The basic bamboo frame (for 20 frames) takes about 2 days just to cut and carve the bamboo by hand and then one full day to assemble the wooden top and runner.
These are made by the artisans brothers Naan Pon and team. These men are all in their 60s. They were born into an umbrella frame-making family and learned the skill from their parents.
The bamboo pole -about 40 poles are made per day. The artisans have to make them straight by grilling them on the fire, one by one. Then they clean the dirt along the pole. Next step – add the wooden pieces as stoppers which allow us to close the umbrella.
Poles, Pole heads and Tips
These are made by the artisans family of Auntie Noi. Her son is the one who delivers the poles at our workshop and he usually gets a tip to make him smile. Noi is about 65 years old, and she cuts the poles and adds the wooden piece. Her husband grills the poles and sometime goes into the forest to cut more bamboo poles.
Umbrella tips and pole head – are made from wooden beads . About 100 pieces are made per day which is for 12 umbrellas (8 pcs per umbrella).
Artisans Uncle Kom and family who also carve mango wood vases make these small beads at a special price.
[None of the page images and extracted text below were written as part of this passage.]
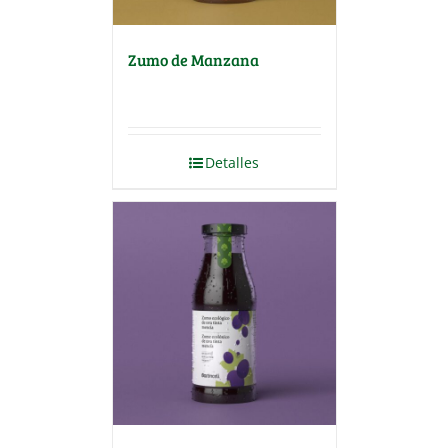
Zumo de Manzana
Detalles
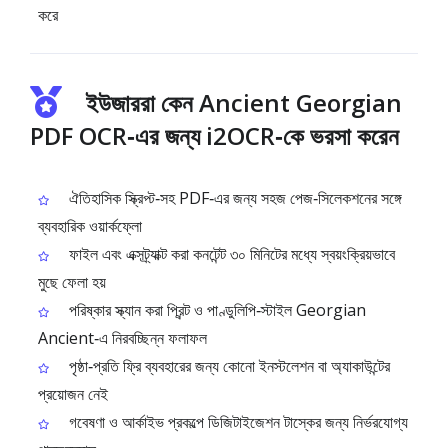
করে
ইউজাররা কেন Ancient Georgian
PDF OCR‑এর জন্য i2OCR‑কে ভরসা করেন
ঐতিহাসিক স্ক্রিপ্ট‑সহ PDF‑এর জন্য সহজ পেজ‑সিলেকশনের সঙ্গে
ব্যবহারিক ওয়ার্কফ্লো
ফাইল এবং এক্সট্র্যাক্ট করা কনটেন্ট ৩০ মিনিটের মধ্যে স্বয়ংক্রিয়ভাবে
মুছে ফেলা হয়
পরিষ্কার স্ক্যান করা প্রিন্ট ও পাণ্ডুলিপি‑স্টাইল Georgian
Ancient‑এ নিরবচ্ছিন্ন ফলাফল
পৃষ্ঠা‑প্রতি ফ্রি ব্যবহারের জন্য কোনো ইনস্টলেশন বা অ্যাকাউন্টের
প্রয়োজন নেই
গবেষণা ও আর্কাইভ প্রকল্পে ডিজিটাইজেশন টাস্কের জন্য নির্ভরযোগ্য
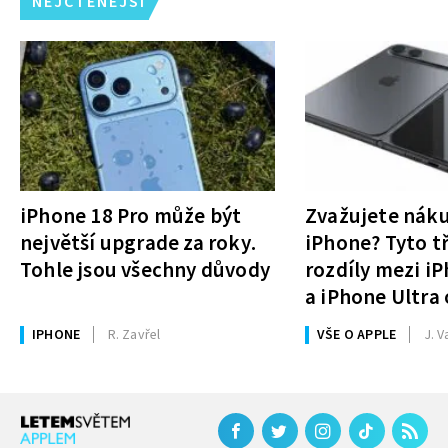
NEJČTENĚJŠÍ
iPhone 18 Pro může být
Zvažujete nák
největší upgrade za roky.
iPhone? Tyto tř
Tohle jsou všechny důvody
rozdíly mezi i
a iPhone Ultra 
rozhodnutí
IPHONE
R. Zavřel
VŠE O APPLE
J. V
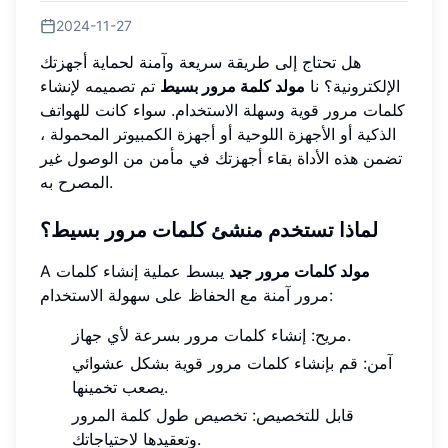
2024-11-27
هل تحتاج إلى طريقة سريعة وآمنة لحماية أجهزتك
الإلكترونية؟ نا
مولد كلمة مرور بسيط
تم تصميمه لإنشاء
كلمات مرور قوية وسهلة الاستخدام. سواء كانت للهواتف
الذكية أو الأجهزة اللوحية أو أجهزة الكمبيوتر المحمولة ،
تضمن هذه الأداة بقاء أجهزتك في مأمن من الوصول غير
المصرح به.
لماذا تستخدم منشئ كلمات مرور بسيط؟
مولد كلمات مرور جيد
يبسط عملية إنشاء كلمات
A
مرور آمنة مع الحفاظ على سهولة الاستخدام:
مريح: إنشاء كلمات مرور بسرعة لأي جهاز.
آمن: قم بإنشاء كلمات مرور قوية بشكل عشوائي
يصعب تخمينها.
قابل للتخصيص: تخصيص طول كلمة المرور
وتعقيدها لاحتياجاتك.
He is very patient and has worked hard to get the right size for the Supabrella.
Handle, runner and inside top – about 300 pieces are made per type per day.
These are bought from a neighbour who specialise in carving soft wood, he has the Royal Myanmar workers create these.
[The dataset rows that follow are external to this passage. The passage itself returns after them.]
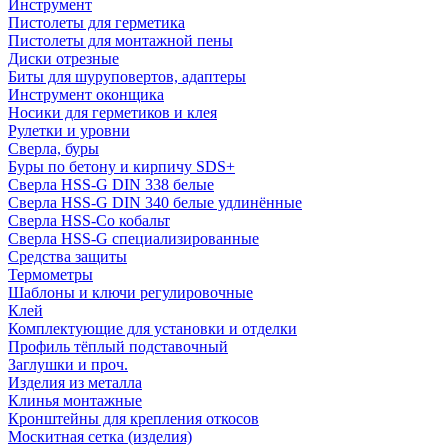
Инструмент
Пистолеты для герметика
Пистолеты для монтажной пены
Диски отрезные
Биты для шуруповертов, адаптеры
Инструмент оконщика
Носики для герметиков и клея
Рулетки и уровни
Сверла, буры
Буры по бетону и кирпичу SDS+
Сверла HSS-G DIN 338 белые
Сверла HSS-G DIN 340 белые удлинённые
Сверла HSS-Co кобальт
Сверла HSS-G специализированные
Средства защиты
Термометры
Шаблоны и ключи регулировочные
Клей
Комплектующие для установки и отделки
Профиль тёплый подставочный
Заглушки и проч.
Изделия из металла
Клинья монтажные
Кронштейны для крепления откосов
Москитная сетка (изделия)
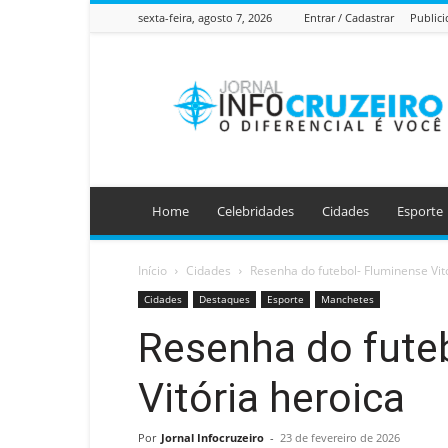
sexta-feira, agosto 7, 2026
Entrar / Cadastrar
Public
Jornal
Info
Cruzeiro
Home
Celebridades
Cidades
Esporte
Início
Cidades
Resenha do futebol- Fluminense Vit
Cidades
Destaques
Esporte
Manchetes
Resenha do fute
Vitória heroica
Por
Jornal Infocruzeiro
-
23 de fevereiro de 2026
The hemp wrap to keep the nails in – This was Dow’s idea. She can make about 8 frames per day (1 hour per frame). This fiddly and delicate work takes a calm and clever person to do.
Dow makes these from home, as she is a single mother and lives at the Wildflower Home with 10 other single mothers and children, a ten minute drive from the workshop.
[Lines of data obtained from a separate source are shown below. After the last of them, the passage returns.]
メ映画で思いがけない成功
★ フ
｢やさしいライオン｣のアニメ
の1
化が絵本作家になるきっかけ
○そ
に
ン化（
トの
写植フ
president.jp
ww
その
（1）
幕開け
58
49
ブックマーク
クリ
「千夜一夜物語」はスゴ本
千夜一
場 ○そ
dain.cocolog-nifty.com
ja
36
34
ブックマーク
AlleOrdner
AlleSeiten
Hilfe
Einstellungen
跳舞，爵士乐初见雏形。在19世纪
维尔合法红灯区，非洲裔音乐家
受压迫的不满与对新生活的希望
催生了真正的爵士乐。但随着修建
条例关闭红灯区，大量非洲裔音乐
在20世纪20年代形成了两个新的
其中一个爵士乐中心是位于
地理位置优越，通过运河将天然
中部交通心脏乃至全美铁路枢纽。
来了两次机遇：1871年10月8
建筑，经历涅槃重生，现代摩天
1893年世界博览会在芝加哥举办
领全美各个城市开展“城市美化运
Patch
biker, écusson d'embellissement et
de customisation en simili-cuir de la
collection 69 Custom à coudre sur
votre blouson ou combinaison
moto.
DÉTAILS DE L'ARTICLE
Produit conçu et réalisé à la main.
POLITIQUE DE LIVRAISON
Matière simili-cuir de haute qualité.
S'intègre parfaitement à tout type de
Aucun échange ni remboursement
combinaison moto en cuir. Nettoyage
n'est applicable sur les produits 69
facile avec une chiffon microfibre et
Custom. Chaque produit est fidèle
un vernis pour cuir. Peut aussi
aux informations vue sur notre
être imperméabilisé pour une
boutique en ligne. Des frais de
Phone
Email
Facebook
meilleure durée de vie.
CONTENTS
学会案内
Ms. Nok, then runs quality control over the frames, making sure that there is no bamboo hair or dust and that the frames are safe, clean and strong.
Ms In then uses her clever fingers to wrap the strong around the poles. This requires a delicate and steady hand.
And then Uncle Wing, the only man in the workshop (who is from Myanmar) assembles the pole to the canopy and adds the handle and the top.
Canopy – The cotton fabric comes from a Bangkok factory and is then treated in order to water proof it.
Mis Pia and Supaporn organise the packing and sending of the lovely Supabrella so that you can enjoy it come rain or shine.